How Physics is Rocked by the Waves of History
Physicists like to think their job is to uncover truths about nature. It is a profession that thrives on abstract thought and, often, an other-worldly detachment from reality. But with his essay collection Quantum Legacies, David Kaiser reminds us that, up close, the business of doing science is a mess. Physics, like any human activity, is rocked by the waves of history — its busts and booms, fears and fashions.
Kaiser is a physicist and historian of science. Both sides of his expertise shine through the pages of Quantum Legacies, as in his previous books, such as 2011’s How the Hippies Saved Physics, about the field in the United States after the Second World War.
Here, 19 stand-alone essays, most of which have been published in some form before, are collected in sets loosely associated with the history of quantum mechanics; the role of physicists in US politics of the past century; the development of the standard model of particle physics; and cosmology. (Notwithstanding the title, much of the book does not deal with quantum physics. Perhaps the field’s biggest legacy —quantum computing — makes no appearance.)
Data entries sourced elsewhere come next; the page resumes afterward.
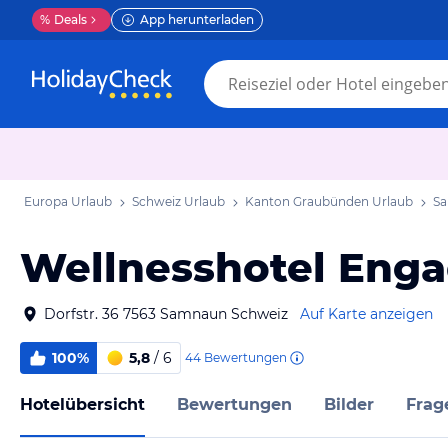
%
Deals
App herunterladen
Europa Urlaub
Schweiz Urlaub
Kanton Graubünden Urlaub
Sa
Wellnesshotel Enga
Dorfstr. 36 7563 Samnaun Schweiz
Auf Karte anzeigen
100%
5,8
/ 6
44
Bewertungen
Hotelübersicht
Bewertungen
Bilder
Frag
Kaiser is at his best when he condenses decades of history into a few pages, bolstered by ample references to literature that few scientists would otherwise stumble upon. An essay about the threat supposedly posed to the United States by the high number of Soviet physics graduates during the cold war is a masterpiece of historical analysis. He narrates how US newspapers and politicians took statistics out of context for years, feeding fears of Soviet scientific supremacy and culminating — after the 1957 launch of the satellite Sputnik — in legislation that hiked the US capacity to train physical-sciences graduate students by 70%. This policy soon waned; by 1968, young physicists looking for jobs outnumbered advertised positions by nearly four to one. Kaiser’s sombre assessment: “scarcity talk looped from hype to amplification to feedback”.